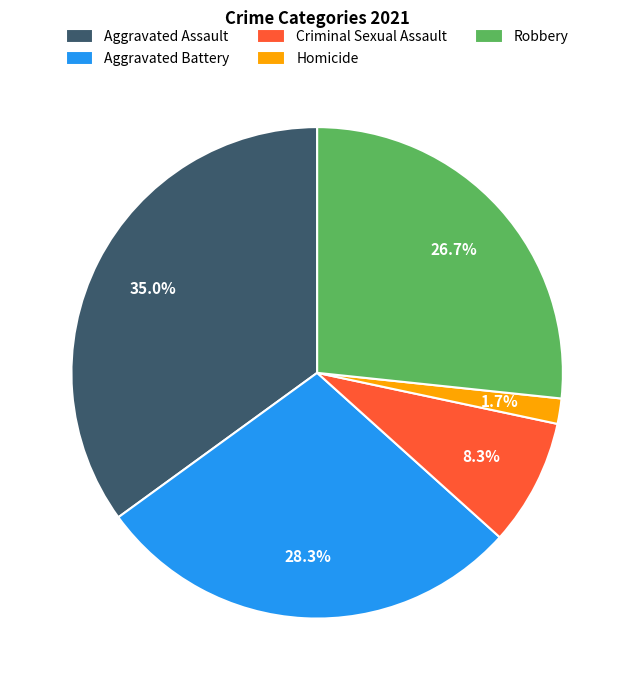

Which slice is the largest?

Aggravated Assault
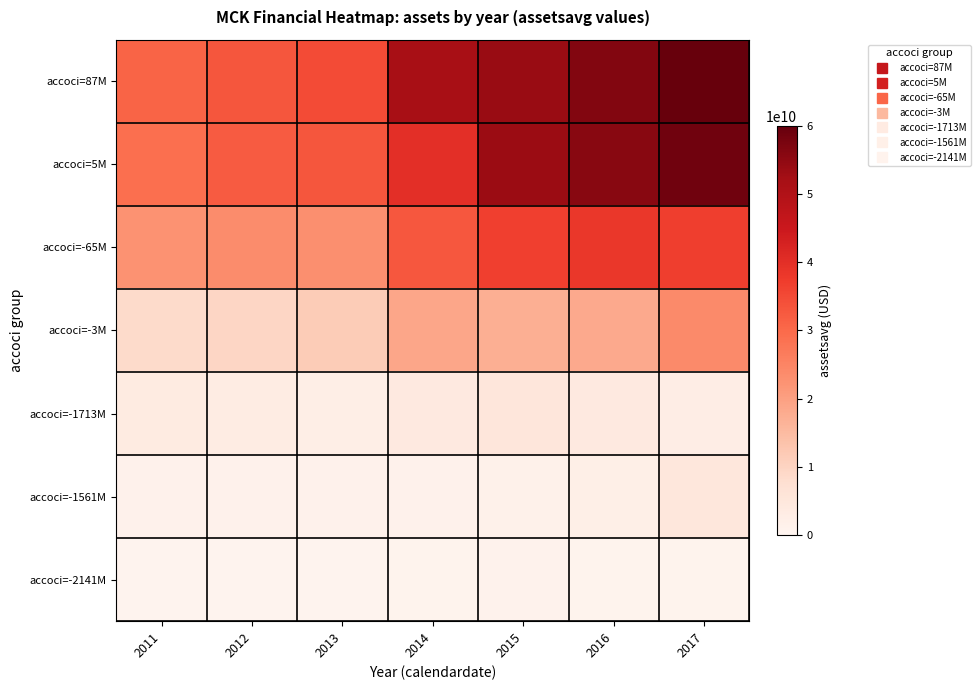

Reading right to left, transcribe all the data shown in this chart.

accoci=87M: 2017=60969000000	2016=56523000000	2015=53870000000	2014=51759000000	2013=34786000000	2012=33093000000	2011=30886000000
accoci=5M: 2017=58765500000	2016=55838500000	2015=53554500000	2014=39919000000	2013=33233750000	2012=32293500000	2011=28868250000
accoci=-65M: 2017=36948000000	2016=38435000000	2015=36670000000	2014=32836000000	2013=23170000000	2012=23603000000	2011=22357000000
accoci=-3M: 2017=24021000000	2016=18088000000	2015=17200000000	2014=18923000000	2013=11616000000	2012=9490000000	2011=8529000000
accoci=-1713M: 2017=2783000000	2016=4048000000	2015=5341000000	2014=4193000000	2013=2456000000	2012=3149000000	2011=3612000000
accoci=-1561M: 2017=5153000000	2016=2310000000	2015=1543000000	2014=1258000000	2013=1338000000	2012=1403000000	2011=1202000000
accoci=-2141M: 2017=910000000	2016=885000000	2015=1017000000	2014=735000000	2013=581000000	2012=493000000	2011=496000000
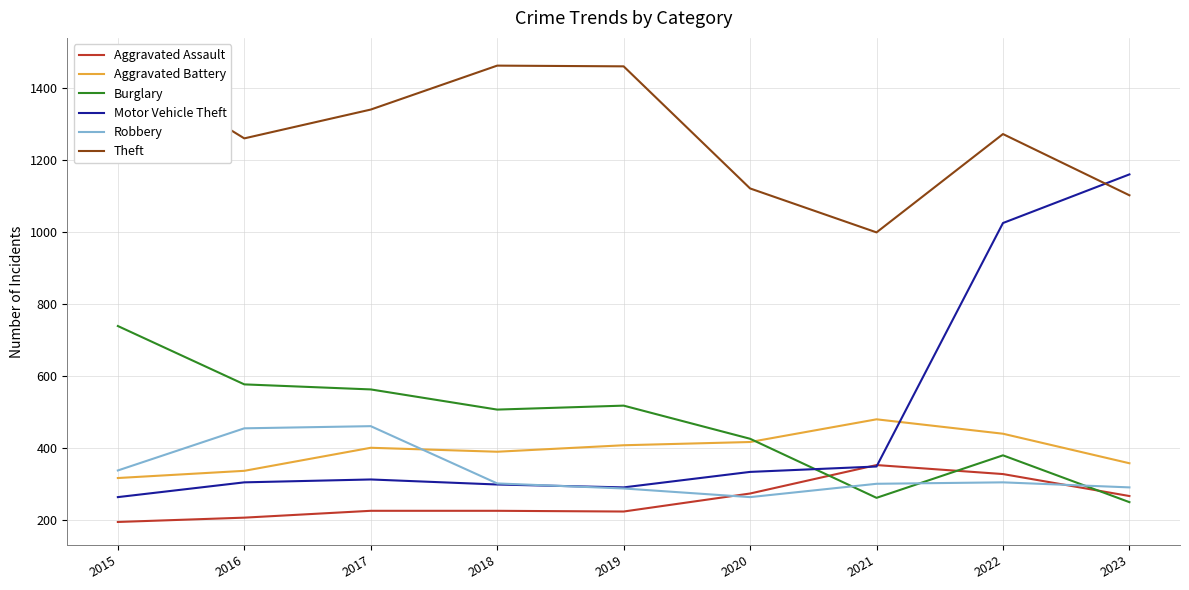

At how many categories does at least one series exceed 543?

9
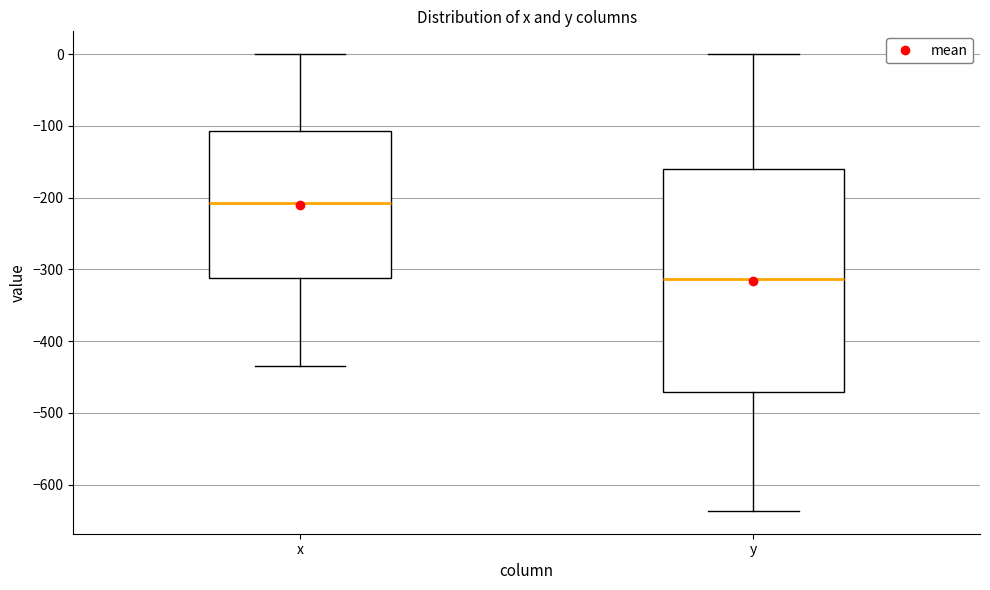

Which box's median line is the highest?

x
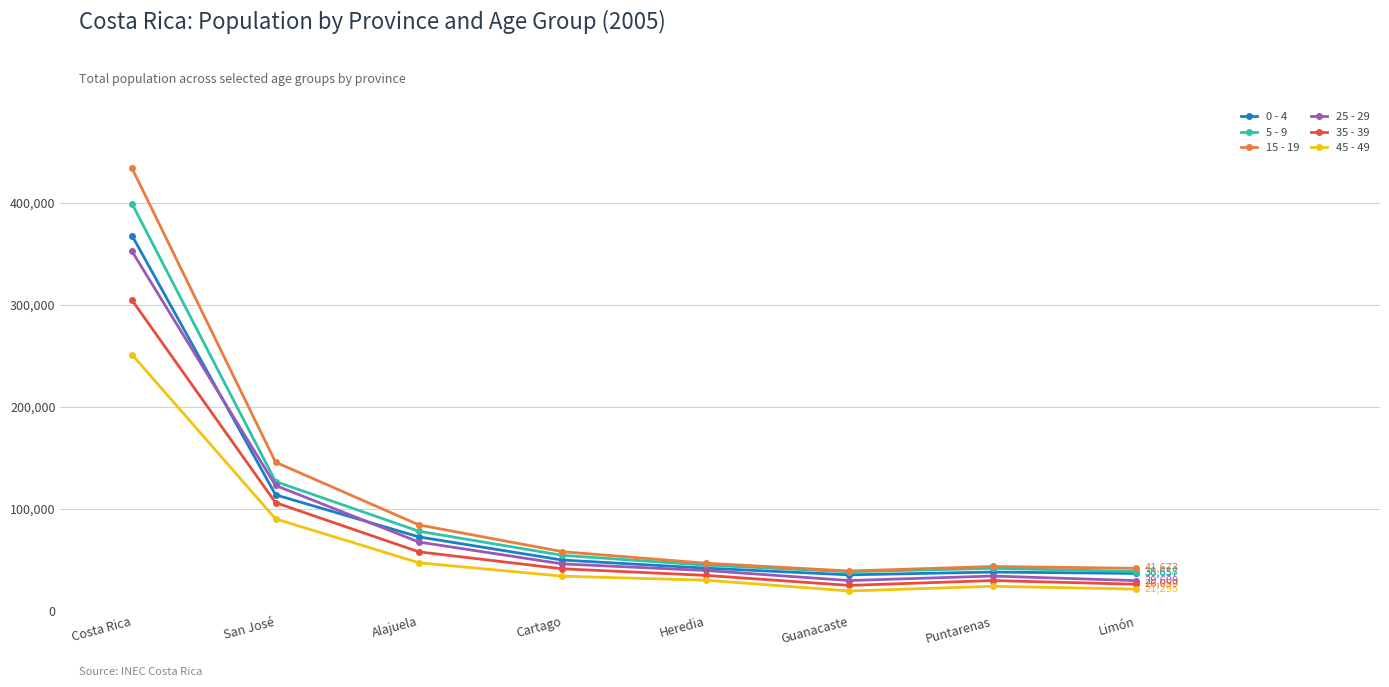

At how many categories does at least one series exceed 121379?

2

____

### Prompt
Revise all of the material above so that "categories" reads "groups" wherever it occurs, with everything else unchanged. Omit the pictures from your answer.

### Expected answer
Which slice is the largest?

Aggravated Assault

Reading right to left, transcribe all the data shown in this chart.

accoci=87M: 2017=60969000000	2016=56523000000	2015=53870000000	2014=51759000000	2013=34786000000	2012=33093000000	2011=30886000000
accoci=5M: 2017=58765500000	2016=55838500000	2015=53554500000	2014=39919000000	2013=33233750000	2012=32293500000	2011=28868250000
accoci=-65M: 2017=36948000000	2016=38435000000	2015=36670000000	2014=32836000000	2013=23170000000	2012=23603000000	2011=22357000000
accoci=-3M: 2017=24021000000	2016=18088000000	2015=17200000000	2014=18923000000	2013=11616000000	2012=9490000000	2011=8529000000
accoci=-1713M: 2017=2783000000	2016=4048000000	2015=5341000000	2014=4193000000	2013=2456000000	2012=3149000000	2011=3612000000
accoci=-1561M: 2017=5153000000	2016=2310000000	2015=1543000000	2014=1258000000	2013=1338000000	2012=1403000000	2011=1202000000
accoci=-2141M: 2017=910000000	2016=885000000	2015=1017000000	2014=735000000	2013=581000000	2012=493000000	2011=496000000

At how many groups does at least one series exceed 543?

9

Which box's median line is the highest?

x

At how many groups does at least one series exceed 121379?

2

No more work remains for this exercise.